Mistagogia da Palavra

A Páscoa não nos introduz numa fase estática de repouso, mas sim num dinamismo, que brota da vida do Ressuscitado. Baptizados na Morte e Ressurreição de Jesus, começámos a caminhar em novidade de vida. Este nosso caminhar tem a duração da nossa existência e exige de nós esforço, generosidade e sacrifício. Ressuscitados com Cristo temos de levar uma vida de ressuscitados. Por maiores que sejam as dificuldades não podemos desanimar. É que Cristo ressuscitado, vivo eternamente, vai connosco para nos ajudar a sermos fiéis ao Pai e aos homens, nossos irmãos.
A 1ª leitura é do Livro dos Actos dos Apóstolos. Diante dos pagãos, em casa do centurião Cornélio, Pedro anuncia a Cristo. Jesus de Nazaré, homem que viveu como eles, não é um simples homem. Ungido do Espírito Santo, tem a plenitude de Deus em Si. Pela Ressurreição, de que Pedro é testemunha, Jesus de Nazaré é o juiz dos vivos e dos mortos, é o Salvador dos homens, judeus e pagãos.
A 2ª leitura é de S. Paulo aos Coríntios. Com Cristo Ressuscitado começou para o povo de Deus uma vida nova. Por isso, o cristão, deitando fora o fermento antigo (o pecado e a mentira) deve ser “pão ázimo”, liberto de todo o mal, de tal modo que nele transpareça sempre a presença do Espírito.
A 3ª Leitura é do Evangelho de S. João. No seu amor intuitivo, João é o primeiro a compreender os sinais da Ressurreição. Mas bem depressa Pedro descobre a verdade, anunciada tão claramente pela Escritura e pelo mesmo Jesus. Depois, em contacto pessoal com o Ressuscitado, a sua fé torna-se firme como “rocha” inabalável.

A PALAVRA DO EVANGELHO

Diante da Palavra

Vem Espírito Santo, e ensina-me a descobrir que a vida é sempre mais forte do que a morte!

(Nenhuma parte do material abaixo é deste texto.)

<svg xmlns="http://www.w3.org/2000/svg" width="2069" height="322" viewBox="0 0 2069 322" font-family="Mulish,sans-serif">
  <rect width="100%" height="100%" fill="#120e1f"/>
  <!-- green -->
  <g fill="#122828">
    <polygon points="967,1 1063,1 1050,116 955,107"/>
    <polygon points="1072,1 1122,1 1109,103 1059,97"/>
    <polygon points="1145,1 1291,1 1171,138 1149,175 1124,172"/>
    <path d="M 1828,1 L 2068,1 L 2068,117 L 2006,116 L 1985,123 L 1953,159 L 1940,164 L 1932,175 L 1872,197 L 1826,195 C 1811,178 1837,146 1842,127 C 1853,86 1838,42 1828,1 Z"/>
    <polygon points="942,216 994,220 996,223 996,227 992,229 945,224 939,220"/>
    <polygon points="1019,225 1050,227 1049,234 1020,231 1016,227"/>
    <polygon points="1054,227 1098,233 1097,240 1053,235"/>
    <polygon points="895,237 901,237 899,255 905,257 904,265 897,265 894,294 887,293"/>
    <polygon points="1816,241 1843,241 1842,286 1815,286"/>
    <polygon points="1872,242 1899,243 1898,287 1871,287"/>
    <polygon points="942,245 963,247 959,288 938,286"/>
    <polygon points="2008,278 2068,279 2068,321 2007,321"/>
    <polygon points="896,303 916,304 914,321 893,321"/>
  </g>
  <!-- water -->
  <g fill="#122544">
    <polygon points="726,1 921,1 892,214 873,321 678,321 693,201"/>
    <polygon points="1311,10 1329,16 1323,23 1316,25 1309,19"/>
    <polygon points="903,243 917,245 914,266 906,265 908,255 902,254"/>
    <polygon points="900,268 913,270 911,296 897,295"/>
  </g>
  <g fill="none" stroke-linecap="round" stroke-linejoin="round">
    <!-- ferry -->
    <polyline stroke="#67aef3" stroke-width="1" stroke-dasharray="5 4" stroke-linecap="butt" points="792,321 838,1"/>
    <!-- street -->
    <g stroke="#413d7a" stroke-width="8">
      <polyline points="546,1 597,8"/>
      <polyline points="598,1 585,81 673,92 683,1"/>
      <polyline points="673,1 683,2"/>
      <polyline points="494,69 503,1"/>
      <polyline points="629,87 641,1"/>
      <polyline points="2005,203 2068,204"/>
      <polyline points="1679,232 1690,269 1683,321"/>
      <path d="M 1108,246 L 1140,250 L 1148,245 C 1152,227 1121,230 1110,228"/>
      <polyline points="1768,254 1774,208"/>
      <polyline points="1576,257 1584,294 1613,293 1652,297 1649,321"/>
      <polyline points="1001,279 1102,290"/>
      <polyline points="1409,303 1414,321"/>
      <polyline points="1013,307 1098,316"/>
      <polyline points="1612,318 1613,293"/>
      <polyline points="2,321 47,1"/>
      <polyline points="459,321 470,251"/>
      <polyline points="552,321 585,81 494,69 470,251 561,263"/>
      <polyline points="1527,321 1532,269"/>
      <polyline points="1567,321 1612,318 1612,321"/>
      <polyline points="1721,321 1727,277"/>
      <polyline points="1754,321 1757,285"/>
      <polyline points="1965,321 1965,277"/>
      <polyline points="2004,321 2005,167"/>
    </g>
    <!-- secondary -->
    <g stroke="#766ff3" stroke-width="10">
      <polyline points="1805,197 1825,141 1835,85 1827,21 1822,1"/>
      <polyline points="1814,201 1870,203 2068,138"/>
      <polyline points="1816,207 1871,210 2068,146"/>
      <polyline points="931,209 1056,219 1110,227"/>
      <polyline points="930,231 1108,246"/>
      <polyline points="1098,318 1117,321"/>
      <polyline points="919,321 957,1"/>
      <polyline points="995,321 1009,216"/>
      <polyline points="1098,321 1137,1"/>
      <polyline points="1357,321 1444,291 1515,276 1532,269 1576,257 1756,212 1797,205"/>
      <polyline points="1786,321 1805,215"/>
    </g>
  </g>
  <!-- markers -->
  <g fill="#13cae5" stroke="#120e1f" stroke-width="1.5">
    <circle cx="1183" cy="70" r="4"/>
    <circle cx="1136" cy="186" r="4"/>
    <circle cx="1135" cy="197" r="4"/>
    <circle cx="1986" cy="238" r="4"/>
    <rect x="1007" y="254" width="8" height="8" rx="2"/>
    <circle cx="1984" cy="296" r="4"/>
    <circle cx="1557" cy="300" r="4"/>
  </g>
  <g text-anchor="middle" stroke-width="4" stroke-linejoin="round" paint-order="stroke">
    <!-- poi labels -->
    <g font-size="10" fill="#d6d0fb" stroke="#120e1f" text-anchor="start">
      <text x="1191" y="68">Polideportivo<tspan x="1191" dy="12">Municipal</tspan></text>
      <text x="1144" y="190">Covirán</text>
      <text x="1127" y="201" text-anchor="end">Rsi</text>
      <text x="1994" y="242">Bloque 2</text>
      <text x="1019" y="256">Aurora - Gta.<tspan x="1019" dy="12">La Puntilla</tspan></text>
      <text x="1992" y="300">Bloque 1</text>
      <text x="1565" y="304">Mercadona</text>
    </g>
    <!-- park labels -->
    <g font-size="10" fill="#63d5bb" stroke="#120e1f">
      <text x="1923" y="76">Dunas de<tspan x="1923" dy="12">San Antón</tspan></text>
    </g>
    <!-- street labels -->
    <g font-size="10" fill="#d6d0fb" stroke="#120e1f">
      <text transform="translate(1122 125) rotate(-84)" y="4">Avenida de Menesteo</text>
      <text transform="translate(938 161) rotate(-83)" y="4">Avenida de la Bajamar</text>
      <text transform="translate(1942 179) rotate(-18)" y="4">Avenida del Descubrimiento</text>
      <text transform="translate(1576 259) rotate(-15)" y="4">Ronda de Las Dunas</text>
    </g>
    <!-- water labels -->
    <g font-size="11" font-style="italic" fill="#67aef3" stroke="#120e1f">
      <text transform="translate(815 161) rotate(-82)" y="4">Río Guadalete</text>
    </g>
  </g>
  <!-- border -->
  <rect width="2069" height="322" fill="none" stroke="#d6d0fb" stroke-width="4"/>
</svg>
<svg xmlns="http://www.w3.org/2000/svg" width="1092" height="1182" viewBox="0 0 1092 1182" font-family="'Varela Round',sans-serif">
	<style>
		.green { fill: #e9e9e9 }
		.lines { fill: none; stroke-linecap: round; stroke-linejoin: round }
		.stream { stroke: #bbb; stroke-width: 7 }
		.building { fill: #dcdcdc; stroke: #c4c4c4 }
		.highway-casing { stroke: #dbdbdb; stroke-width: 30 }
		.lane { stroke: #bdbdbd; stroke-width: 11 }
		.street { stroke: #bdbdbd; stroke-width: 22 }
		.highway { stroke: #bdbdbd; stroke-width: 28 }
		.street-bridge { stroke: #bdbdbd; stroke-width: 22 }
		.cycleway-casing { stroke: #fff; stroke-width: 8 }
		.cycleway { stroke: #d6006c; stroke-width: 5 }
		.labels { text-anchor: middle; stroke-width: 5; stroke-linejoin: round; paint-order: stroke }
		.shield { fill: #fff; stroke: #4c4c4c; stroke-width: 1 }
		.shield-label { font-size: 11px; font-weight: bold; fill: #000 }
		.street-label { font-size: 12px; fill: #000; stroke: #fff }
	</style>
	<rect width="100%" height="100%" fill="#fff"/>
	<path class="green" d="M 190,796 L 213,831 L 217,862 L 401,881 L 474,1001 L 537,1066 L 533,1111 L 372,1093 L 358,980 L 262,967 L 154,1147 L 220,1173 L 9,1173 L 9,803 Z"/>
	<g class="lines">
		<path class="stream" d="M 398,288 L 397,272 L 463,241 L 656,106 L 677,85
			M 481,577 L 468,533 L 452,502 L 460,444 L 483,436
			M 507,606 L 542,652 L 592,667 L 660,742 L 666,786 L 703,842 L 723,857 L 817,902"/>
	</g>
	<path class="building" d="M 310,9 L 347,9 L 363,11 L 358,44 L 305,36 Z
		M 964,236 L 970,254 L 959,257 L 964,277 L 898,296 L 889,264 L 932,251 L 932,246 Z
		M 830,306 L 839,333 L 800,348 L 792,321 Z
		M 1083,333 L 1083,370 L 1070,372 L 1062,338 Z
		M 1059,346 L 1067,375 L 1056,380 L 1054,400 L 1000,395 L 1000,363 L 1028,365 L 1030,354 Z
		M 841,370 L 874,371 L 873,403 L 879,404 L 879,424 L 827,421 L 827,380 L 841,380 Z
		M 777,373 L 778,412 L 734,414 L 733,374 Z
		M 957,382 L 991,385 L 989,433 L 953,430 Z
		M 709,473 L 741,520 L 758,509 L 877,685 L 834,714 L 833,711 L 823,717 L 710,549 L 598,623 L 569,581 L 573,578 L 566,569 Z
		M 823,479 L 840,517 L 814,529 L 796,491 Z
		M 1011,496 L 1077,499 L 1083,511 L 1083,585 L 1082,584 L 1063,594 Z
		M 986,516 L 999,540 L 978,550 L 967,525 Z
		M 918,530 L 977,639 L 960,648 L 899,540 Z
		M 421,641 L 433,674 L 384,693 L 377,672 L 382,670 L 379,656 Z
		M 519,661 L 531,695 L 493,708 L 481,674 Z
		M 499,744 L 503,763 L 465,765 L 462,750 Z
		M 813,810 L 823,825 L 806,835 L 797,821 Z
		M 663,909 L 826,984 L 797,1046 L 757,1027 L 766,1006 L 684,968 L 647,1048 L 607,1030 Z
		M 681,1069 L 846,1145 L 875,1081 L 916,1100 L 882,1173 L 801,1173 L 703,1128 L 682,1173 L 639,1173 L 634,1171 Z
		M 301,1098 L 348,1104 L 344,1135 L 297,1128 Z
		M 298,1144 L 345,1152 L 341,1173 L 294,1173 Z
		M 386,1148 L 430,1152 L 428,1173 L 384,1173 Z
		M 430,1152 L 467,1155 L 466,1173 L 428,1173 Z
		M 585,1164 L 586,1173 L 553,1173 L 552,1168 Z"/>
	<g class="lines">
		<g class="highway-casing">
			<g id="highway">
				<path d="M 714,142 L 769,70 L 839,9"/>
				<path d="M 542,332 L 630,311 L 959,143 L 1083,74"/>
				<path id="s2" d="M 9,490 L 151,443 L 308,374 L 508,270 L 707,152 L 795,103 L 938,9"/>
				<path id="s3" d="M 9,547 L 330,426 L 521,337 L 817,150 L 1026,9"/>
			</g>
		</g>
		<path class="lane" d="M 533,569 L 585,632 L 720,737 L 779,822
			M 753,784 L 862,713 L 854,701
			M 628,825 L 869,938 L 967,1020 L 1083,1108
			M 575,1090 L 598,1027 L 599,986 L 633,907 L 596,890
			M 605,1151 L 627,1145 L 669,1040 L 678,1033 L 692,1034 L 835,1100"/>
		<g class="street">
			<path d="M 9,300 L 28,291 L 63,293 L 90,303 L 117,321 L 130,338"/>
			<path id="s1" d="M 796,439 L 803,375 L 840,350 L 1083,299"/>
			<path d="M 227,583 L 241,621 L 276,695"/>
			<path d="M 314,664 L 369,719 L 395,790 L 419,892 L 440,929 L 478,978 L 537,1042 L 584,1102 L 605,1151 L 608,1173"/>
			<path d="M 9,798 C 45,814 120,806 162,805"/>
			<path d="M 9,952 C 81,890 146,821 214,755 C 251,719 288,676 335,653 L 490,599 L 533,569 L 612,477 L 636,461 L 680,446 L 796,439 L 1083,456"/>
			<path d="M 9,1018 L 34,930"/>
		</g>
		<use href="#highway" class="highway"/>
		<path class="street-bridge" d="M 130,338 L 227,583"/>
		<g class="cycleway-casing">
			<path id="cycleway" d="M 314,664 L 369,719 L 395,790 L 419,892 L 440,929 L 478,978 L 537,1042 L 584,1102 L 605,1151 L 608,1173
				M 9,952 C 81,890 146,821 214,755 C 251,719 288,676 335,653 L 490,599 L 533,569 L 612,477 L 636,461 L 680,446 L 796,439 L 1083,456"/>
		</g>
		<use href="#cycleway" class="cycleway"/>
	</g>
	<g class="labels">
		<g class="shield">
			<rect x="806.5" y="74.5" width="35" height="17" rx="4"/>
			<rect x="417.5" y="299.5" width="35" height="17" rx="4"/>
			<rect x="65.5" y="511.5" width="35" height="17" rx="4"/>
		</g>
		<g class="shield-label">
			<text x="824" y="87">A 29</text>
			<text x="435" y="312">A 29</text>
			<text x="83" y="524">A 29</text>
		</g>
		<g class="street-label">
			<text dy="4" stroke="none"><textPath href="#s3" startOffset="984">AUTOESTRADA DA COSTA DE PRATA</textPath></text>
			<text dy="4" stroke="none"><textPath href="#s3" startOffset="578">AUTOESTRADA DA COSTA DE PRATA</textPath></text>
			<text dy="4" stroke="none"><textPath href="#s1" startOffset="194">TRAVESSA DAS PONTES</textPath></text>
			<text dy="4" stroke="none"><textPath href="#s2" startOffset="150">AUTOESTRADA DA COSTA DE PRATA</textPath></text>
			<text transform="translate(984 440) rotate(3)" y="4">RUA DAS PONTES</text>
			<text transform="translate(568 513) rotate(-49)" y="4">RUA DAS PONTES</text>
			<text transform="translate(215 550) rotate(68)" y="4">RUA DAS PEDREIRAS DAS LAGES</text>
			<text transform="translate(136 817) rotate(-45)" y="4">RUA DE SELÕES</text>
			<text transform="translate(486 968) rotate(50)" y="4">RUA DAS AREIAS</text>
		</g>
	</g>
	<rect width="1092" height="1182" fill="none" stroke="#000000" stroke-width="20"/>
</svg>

Evangelho segundo S. João 20, 1-9

No primeiro dia da semana, Maria Madalena foi de manhãzinha, ainda escuro, ao sepulcro e viu a pedra retirada do sepulcro. Correu então e foi ter com Simão Pedro e com o outro discípulo que Jesus amava e disse-lhes: «Levaram o Senhor do sepulcro e não sabemos onde O puseram». Pedro partiu com o outro discípulo e foram ambos ao sepulcro. Corriam os dois juntos, mas o outro discípulo antecipou-se, correndo mais depressa do que Pedro, e chegou primeiro ao sepulcro. Debruçando-se, viu as ligaduras no chão, mas não entrou. Entretanto, chegou também Simão Pedro, que o seguira. Entrou no sepulcro e viu as ligaduras no chão e o sudário que tinha estado sobre a cabeça de Jesus, não com as ligaduras, mas enrolado à parte. Entrou também o outro discípulo que chegara primeiro ao sepulcro: viu e acreditou. Na verdade, ainda não tinham entendido a Escritura, segundo a qual Jesus devia ressuscitar dos mortos.

Caros amigos e amigas, o evangelho narra o grande acontecimento da Ressurreição de Jesus. É a sua Páscoa, é a nossa Páscoa. Por isso, tal como o discípulo amado, vamos também nós «ver» para «acreditar».

Interpelações da Palavra

Apenas uma mulher e dois discípulos como testemunhas

O evangelho diz que o novo dia já tinha começado – era o primeiro da semana -, mas, na cabeça de Maria Madalena e dos outros discípulos e apóstolos, a experiência do fracasso pairava como escuridão intransponível – ainda era escuro. Só muito lentamente eles foram percebendo que as ligaduras estendidas no chão não estavam lá para cobrir um cadáver, mas para acolher as núpcias de uma nova aliança. Pelo contrário, o sudário sim, depois de cobrir a cabeça de Jesus, agora estava à parte e envolvia totalmente o templo, o lugar onde a morte fora estudada, planeada, deliberada. Precedido e encorajado por Maria Madalena, o discípulo amado entrou na sepultura escura e fria, “viu e acreditou”.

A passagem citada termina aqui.